5) Negros trinitarios, venezolanos negros, indios hindúes, indios musulmanes, indios-negros, blancos, morenos, mulatos, rastas. En total, medio centenar de pasajeros a bordo del Lobster1, que sale de Güiria a las tres de la tarde rumbo a la isla de Trinidad, otro miércoles más.

6) En la costa venezolana, a medida que ascendemos, ni un solo pueblo. Se ve desierta, intocada. Sólo las luces del aislado Macuro, único pueblo de la zona, comienzan a titilar como candelabros solitarios. Nada antes, nada después. Y pienso en que Colón y los suyos debieron encontrarse con un paisaje semejante. El Golfo de Paria: las aguas que más miedo produjeron en el avezado genovés. Asustado por encontrar agua dulce tan lejos de la desembocadura del Orinoco, y donde estuvo a punto de naufragar, Colón hablaba de corrientes procedentes del sur que rugen sin fin. Llegó a pensar que se trataba de la entrada al paraíso terrenal: “todavía puedo sentir el miedo que sentí allí”, dejó anotado muchos años después de 1498, ya en tierra firme. Vio montañas de agua enroscándose sobre sí mismas, con olas rizadas en la cumbre. Pensó que allí la tierra tenía la forma del pecho de una mujer, y que el paraíso terrenal era el pezón que lo coronaba. (En este punto de lectura siento una gran simpatía, hasta entonces desconocida, por Colón). Eso, al menos, escribió a sus patrocinadores: Isabel y Fernando.

+---+

LO QUE SE PIDE
Responde a las siguientes preguntas sobre el documento.
1. ¿A qué hora sale el Lobster1 de Güiria?
2. ¿Cuál es el único pueblo de la zona en la costa venezolana?
3. ¿A quiénes escribió Colón sobre el paraíso terrenal?

+---+

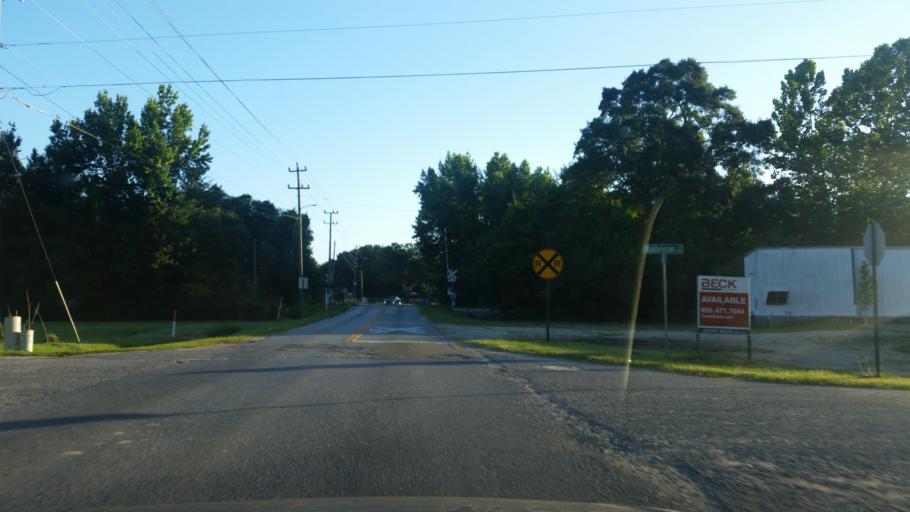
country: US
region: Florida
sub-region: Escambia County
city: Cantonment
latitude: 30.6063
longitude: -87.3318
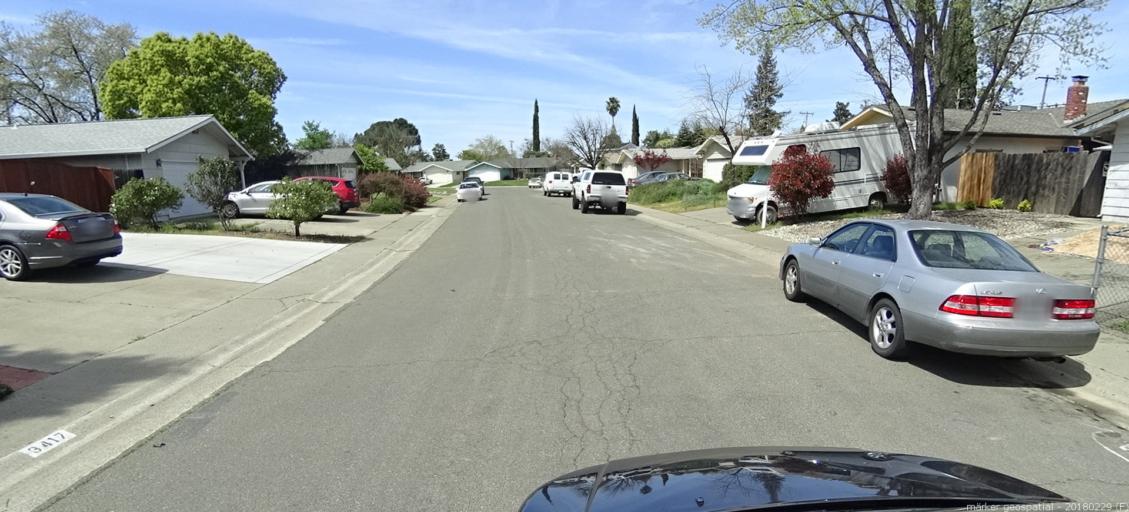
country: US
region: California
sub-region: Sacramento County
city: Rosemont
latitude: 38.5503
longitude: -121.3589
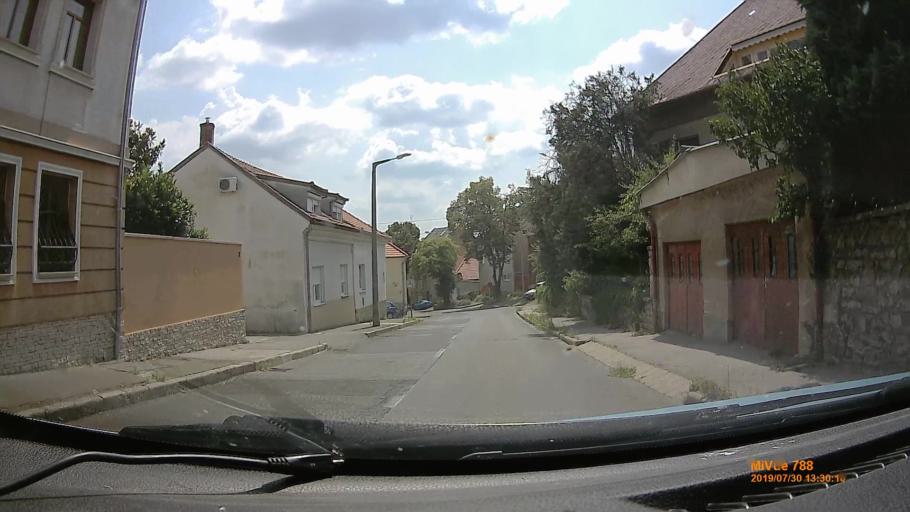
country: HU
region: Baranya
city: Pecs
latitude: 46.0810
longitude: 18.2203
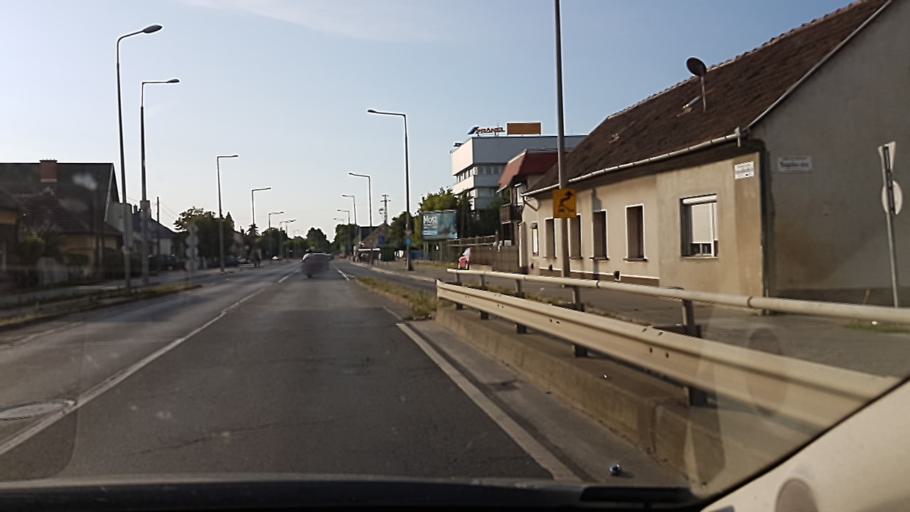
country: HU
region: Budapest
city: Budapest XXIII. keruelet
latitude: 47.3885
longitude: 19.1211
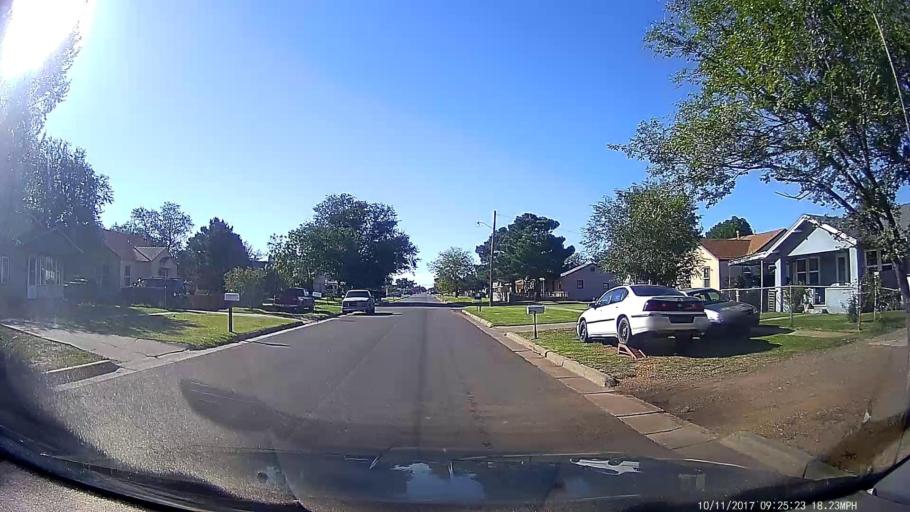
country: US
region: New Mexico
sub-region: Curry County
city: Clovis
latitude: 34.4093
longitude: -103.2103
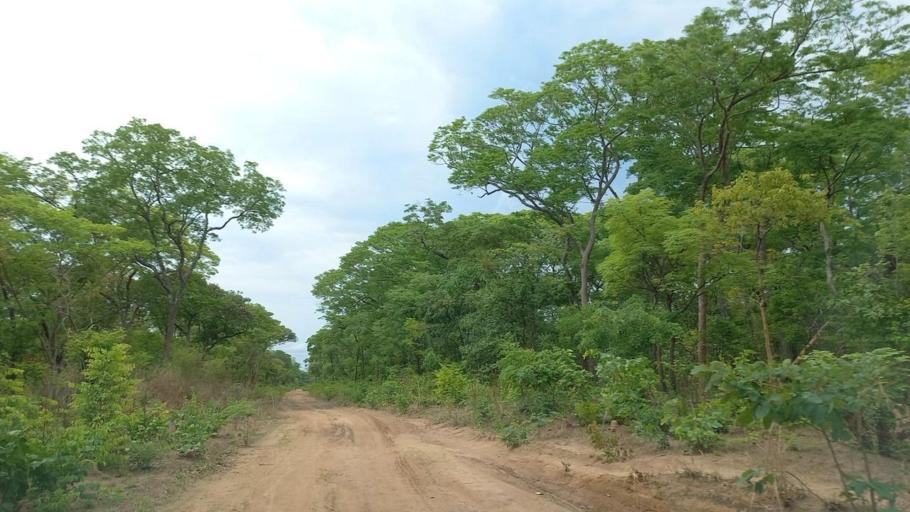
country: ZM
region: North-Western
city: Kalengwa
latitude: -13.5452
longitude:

+---+

RESULTADO ESPERADO
1. A las tres de la tarde.
2. Macuro.
3. A Isabel y Fernando.